- Born: Richard Donald Nelson 1945 (age 80–81)

Ecclesiastical career
- Religion: Christianity (Lutheran)
- Church: Evangelical Lutheran Church in America

Academic background
- Alma mater: Capital University; Trinity Lutheran Seminary; Union Theological Seminary in Virginia;
- Thesis: The Redactional Duality of the Deuteronomistic History (1973)
- Academic advisors: Patrick D. Miller, John Bright

Academic work
- Discipline: Biblical studies
- Sub-discipline: Old Testament studies
- Institutions: Ferrum College; Lutheran Theological Seminary at Gettysburg; Southern Methodist University;
- Notable students: K. L. Noll

= Richard D. Nelson =

American Old Testament scholar (born 1945)

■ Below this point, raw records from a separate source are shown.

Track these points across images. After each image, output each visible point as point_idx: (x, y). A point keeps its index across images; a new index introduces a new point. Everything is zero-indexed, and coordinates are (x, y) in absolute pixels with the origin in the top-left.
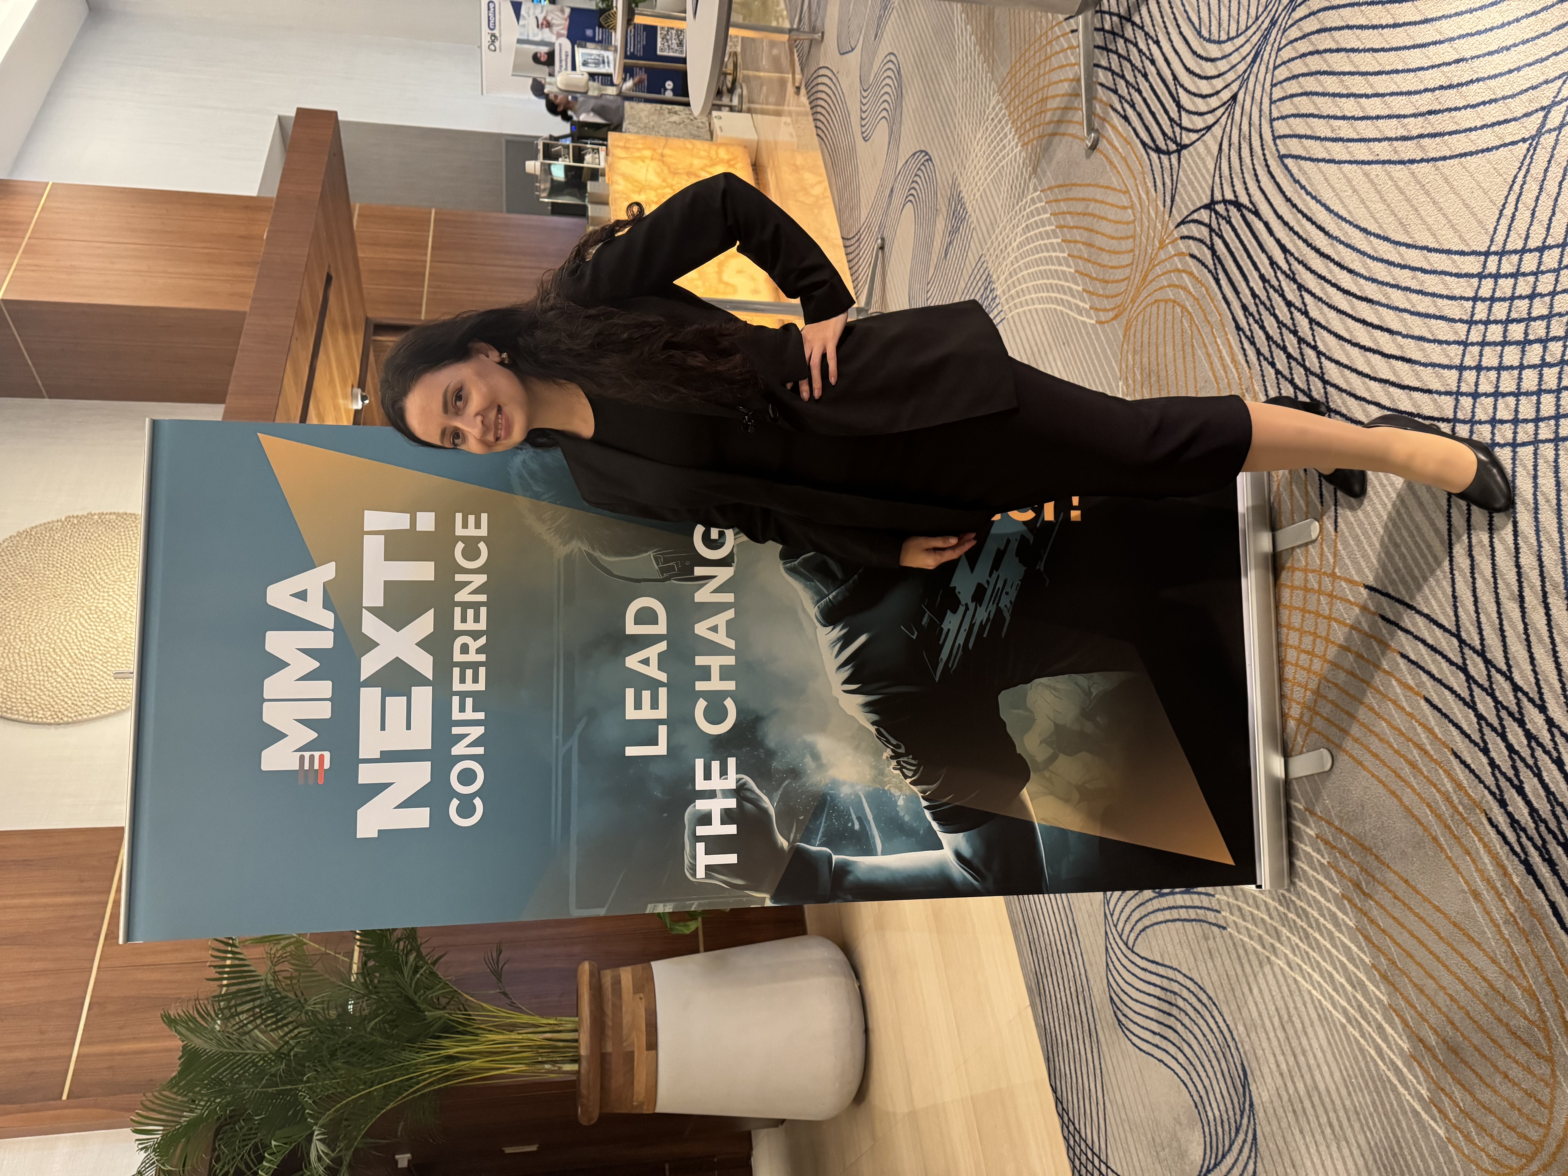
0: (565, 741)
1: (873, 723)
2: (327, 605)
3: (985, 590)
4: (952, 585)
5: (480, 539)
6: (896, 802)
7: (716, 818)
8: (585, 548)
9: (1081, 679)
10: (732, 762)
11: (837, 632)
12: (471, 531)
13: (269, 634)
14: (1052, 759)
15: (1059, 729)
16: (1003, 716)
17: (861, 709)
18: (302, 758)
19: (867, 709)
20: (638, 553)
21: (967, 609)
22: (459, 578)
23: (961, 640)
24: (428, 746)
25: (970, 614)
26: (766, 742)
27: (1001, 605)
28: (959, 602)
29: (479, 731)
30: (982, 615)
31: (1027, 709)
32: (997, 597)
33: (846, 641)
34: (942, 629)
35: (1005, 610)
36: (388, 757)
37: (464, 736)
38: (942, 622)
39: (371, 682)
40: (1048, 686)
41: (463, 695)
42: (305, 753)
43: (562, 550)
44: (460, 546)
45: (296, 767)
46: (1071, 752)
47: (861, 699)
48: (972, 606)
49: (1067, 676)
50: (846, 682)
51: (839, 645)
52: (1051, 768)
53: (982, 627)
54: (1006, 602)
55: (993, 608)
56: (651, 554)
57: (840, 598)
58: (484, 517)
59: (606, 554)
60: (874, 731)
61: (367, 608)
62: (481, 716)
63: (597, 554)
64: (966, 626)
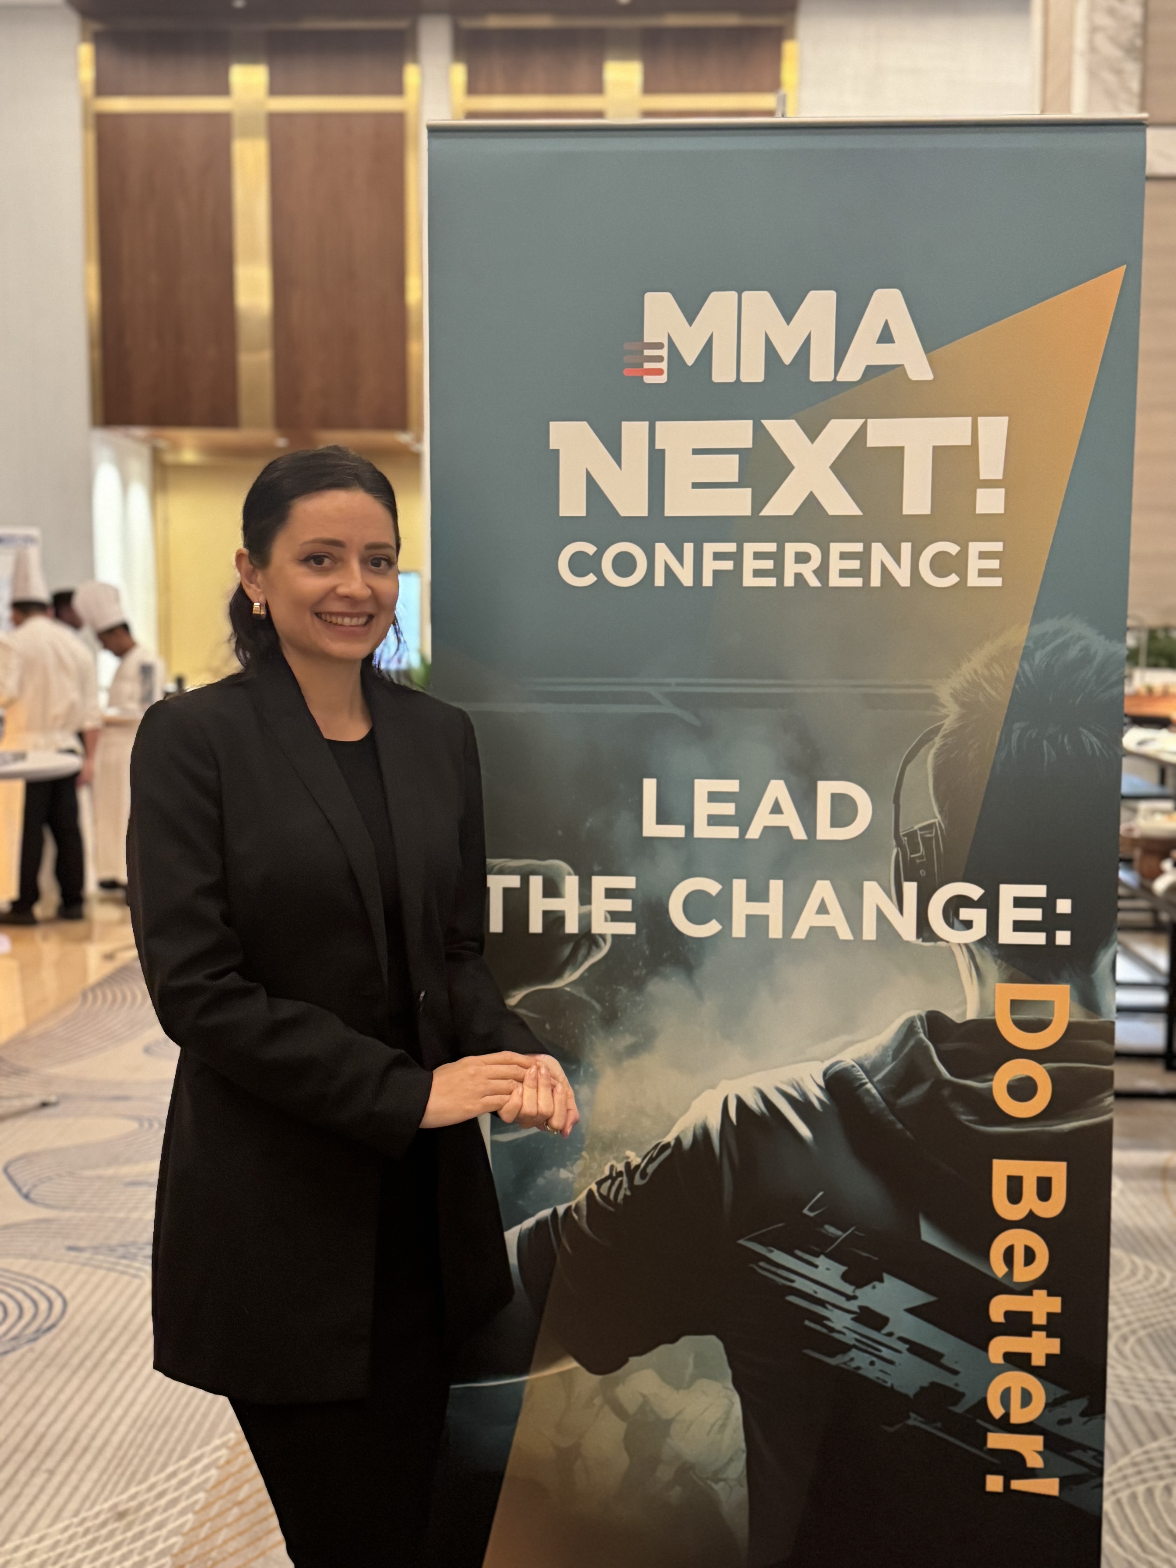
0: (668, 695)
1: (678, 1140)
2: (871, 371)
3: (878, 1329)
4: (886, 1276)
5: (963, 576)
6: (564, 1166)
7: (553, 904)
8: (948, 724)
9: (738, 1467)
10: (629, 928)
11: (815, 1094)
12: (974, 564)
13: (832, 295)
14: (620, 1411)
15: (664, 1426)
16: (685, 1340)
17: (699, 1122)
18: (659, 346)
19: (699, 1132)
20: (937, 800)
21: (849, 1298)
22: (906, 548)
23: (800, 1284)
24: (668, 512)
25: (841, 1301)
26: (656, 979)
27: (854, 1353)
28: (859, 1285)
29: (686, 577)
30: (840, 1321)
31: (694, 1378)
32: (868, 1347)
33: (802, 1106)
34: (817, 1255)
35: (846, 1358)
36: (657, 459)
37: (680, 559)
38: (829, 1256)
39: (759, 432)
40: (728, 1414)
41: (737, 557)
42: (665, 350)
43: (944, 692)
44: (953, 549)
45: (647, 339)
46: (630, 1441)
47: (715, 1124)
48: (853, 1306)
49: (743, 1445)
50: (741, 1103)
51: (795, 1094)
52: (607, 1408)
53: (820, 1319)
54: (859, 1360)
55: (849, 1338)
56: (938, 819)
57: (867, 1099)
58: (997, 582)
59: (937, 756)
60: (666, 1140)
61: (864, 427)
62: (708, 581)
63: (938, 741)
64: (822, 1293)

Richard Donald Nelson (born 1945) is an American Old Testament scholar. He is W. J. A. Power Professor of Biblical Hebrew and Old Testament and Associate Dean for Academic Affairs at Perkins School of Theology at Southern Methodist University.

Nelson studied at Capital University, Trinity Lutheran Seminary, and Union Theological Seminary in Virginia. Before coming to Perkins, he served as a pastor in the Evangelical Lutheran Church in America, and then as assistant professor of religion at Ferrum College and Kraft Professor of Biblical Studies at Lutheran Theological Seminary at Gettysburg.

Nelson has written commentaries on Deuteronomy, Joshua, and the Book of Kings. In 2010, a Festschrift was published in his honor: Raising Up a Faithful Exegete: Essays in Honor of Richard D. Nelson, which included contributions from Niels Peter Lemche, Kurt Noll, and Ralph W. Klein.

In 2014 he published Historical Roots of the Old Testament (1200–63 BCE) (Atlanta: Society of Biblical Literature Press) in which he listed some of the most important extra-biblical sources relevant for a scholarly study of the Old Testament.

Nelson was a student of historian John Bright (1908–1995), and was influenced by him in his methodological approach to Old Testament study.